Last night the conference goers staying at the Banana Backpackers Hostel in downtown Durban unwound in the humid night air. South African beer, cider, soda, and cigarettes eased their collective frustrations and enabled more light-hearted conversations. I followed the conversations along for a bit but quickly became absorbed in my own observations. A large bat occasionally revealed itself--flying under the nearby streetlamps. The haze shrouded moon was getting full overhead. Above the city lights, I could just make out the stars of Orion.
Police officers directed traffic below. “High-level” officials and their motorcades made their way to the conference center for late night negotiations. Some were accompanied by loud whir of low-flying helicopters spotlighting the surrounding buildings. I wondered what criteria they used to determine which officials required police motorcycles or police cars or police helicopters…

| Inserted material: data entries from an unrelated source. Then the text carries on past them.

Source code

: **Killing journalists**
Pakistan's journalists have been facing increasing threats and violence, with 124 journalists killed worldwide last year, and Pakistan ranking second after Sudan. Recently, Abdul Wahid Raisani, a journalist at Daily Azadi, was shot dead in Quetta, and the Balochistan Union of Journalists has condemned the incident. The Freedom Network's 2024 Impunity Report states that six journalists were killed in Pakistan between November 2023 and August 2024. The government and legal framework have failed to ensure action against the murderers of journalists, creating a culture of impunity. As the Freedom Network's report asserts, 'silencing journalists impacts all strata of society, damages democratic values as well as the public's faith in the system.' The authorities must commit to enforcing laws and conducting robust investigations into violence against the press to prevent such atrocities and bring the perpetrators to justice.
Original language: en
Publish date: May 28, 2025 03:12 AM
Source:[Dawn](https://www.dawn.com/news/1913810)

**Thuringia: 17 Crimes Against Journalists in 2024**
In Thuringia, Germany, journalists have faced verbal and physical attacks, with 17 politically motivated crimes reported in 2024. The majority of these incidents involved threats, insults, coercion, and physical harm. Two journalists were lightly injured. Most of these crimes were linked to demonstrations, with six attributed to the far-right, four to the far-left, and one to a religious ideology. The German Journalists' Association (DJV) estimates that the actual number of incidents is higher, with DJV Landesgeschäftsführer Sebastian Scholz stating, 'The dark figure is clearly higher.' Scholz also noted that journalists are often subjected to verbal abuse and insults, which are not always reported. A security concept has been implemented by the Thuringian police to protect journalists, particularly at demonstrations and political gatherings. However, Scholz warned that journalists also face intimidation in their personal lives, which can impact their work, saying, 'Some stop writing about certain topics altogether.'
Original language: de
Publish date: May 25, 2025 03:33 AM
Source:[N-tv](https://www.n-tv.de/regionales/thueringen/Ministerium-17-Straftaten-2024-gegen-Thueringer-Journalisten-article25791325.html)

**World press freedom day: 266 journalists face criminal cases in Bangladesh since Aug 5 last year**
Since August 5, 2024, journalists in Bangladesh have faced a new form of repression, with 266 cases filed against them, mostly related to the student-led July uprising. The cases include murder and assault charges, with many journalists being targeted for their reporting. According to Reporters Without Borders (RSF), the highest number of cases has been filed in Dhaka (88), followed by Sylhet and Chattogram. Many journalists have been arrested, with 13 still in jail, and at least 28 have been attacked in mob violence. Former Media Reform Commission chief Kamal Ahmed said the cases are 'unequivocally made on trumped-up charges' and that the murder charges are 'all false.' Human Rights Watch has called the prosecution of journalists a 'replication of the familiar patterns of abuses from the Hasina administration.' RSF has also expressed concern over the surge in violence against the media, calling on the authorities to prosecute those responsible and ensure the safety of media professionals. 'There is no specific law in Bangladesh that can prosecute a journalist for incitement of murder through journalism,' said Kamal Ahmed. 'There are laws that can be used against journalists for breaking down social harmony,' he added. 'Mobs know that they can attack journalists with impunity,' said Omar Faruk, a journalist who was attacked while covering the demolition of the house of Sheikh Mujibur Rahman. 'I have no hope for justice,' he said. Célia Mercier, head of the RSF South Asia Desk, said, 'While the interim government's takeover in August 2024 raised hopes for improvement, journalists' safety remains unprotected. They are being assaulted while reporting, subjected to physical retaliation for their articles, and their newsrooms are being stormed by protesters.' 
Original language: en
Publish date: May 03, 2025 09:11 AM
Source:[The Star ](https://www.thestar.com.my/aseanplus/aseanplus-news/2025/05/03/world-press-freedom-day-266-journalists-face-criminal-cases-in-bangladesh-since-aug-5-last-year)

With only two days left of the conference, it was difficult for us at the hostel to tell whether all the late nights, early mornings, demonstrations, protests, policy recommendations, blogging, and heartfelt testimony would make a difference. As far as we knew, the U.S., China, and India would continue to hold-off an agreement. There was a sense that regardless of the negotiation’s outcomes, the real and meaningful climate change work would carry on back home.
Today the halls of the convention center are filled with anticipation and impending closure. Substantive negotiations will now only happen beyond the reach of observers like myself. Many of the veteran delegates and observers are packing up to return to their friends and families. Today here in Durban the decisions are out of our hands.
At this point, attendees of COP17 all know the science. We know the positions. We know the arguments. We know what is at stake. We hold our breath for another day under a muted hope that from all the effort, time, energy, and carbon expended over the past two weeks something worthwhile will follow.
Soon back in Montana, as winter constellations claim their position in the evening sky, I will once again see Orion. I will remember his stance in Durban. Pointing the way home. Pointing out where I can really make a difference.